DATA BELOW -

*** Block opens ***

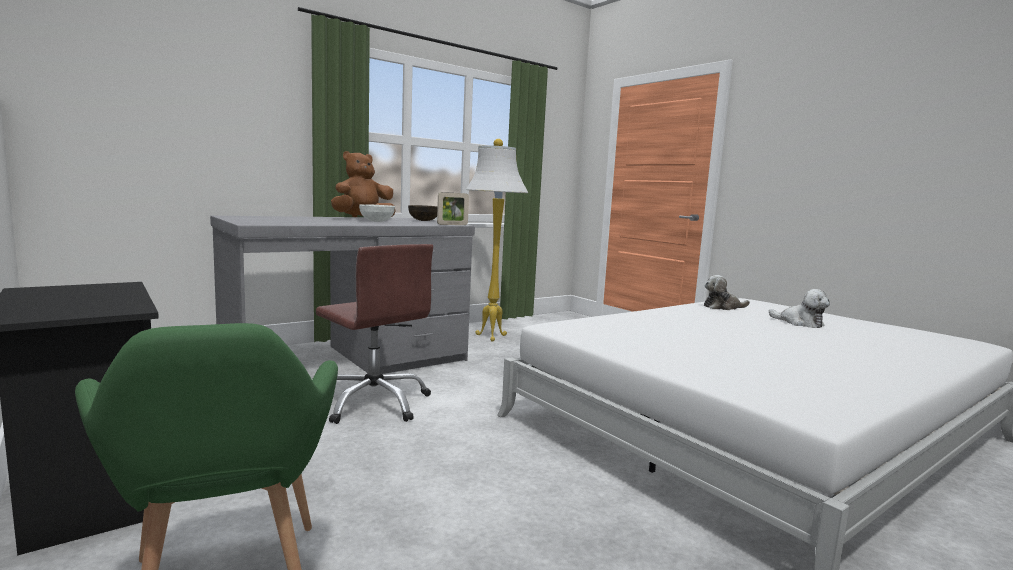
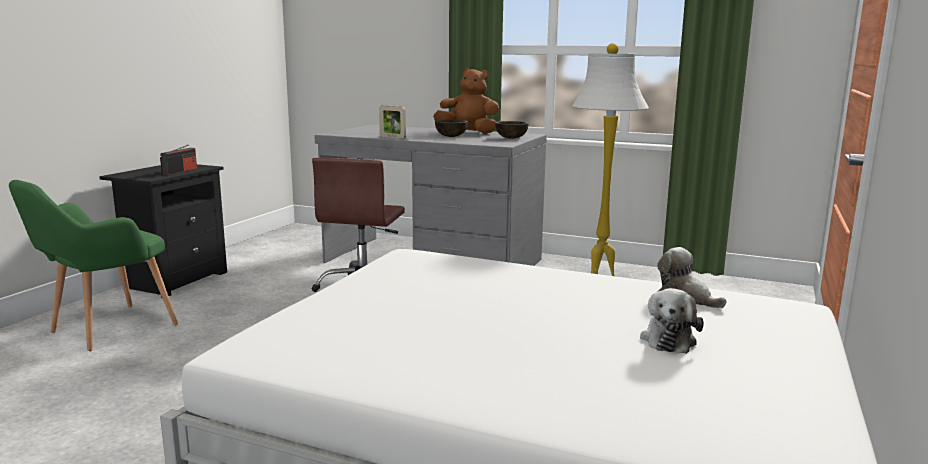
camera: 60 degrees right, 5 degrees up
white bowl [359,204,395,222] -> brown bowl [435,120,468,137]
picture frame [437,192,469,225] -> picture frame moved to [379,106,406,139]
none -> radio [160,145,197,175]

*** Block closes ***

WHAT IS EXPECTED - Repeat the full listing above exactly, with no pictures in the copy.

ANSWER BOX -
camera: 60 degrees right, 5 degrees up
white bowl [359,204,395,222] -> brown bowl [435,120,468,137]
picture frame [437,192,469,225] -> picture frame moved to [379,106,406,139]
none -> radio [160,145,197,175]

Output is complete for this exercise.